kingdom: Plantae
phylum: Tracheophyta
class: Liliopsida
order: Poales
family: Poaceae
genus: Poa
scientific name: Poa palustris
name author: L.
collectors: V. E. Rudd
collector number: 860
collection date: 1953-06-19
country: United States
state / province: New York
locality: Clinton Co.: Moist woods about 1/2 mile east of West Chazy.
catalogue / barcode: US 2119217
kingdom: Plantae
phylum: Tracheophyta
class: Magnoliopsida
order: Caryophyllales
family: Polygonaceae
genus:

Work instructions -
Write out the rows above word for word, covering the stretch from the line that contains "collectors: V. E. Rudd" through the final line of the rows.

Task solution -
collectors: V. E. Rudd
collector number: 860
collection date: 1953-06-19
country: United States
state / province: New York
locality: Clinton Co.: Moist woods about 1/2 mile east of West Chazy.
catalogue / barcode: US 2119217
kingdom: Plantae
phylum: Tracheophyta
class: Magnoliopsida
order: Caryophyllales
family: Polygonaceae
genus:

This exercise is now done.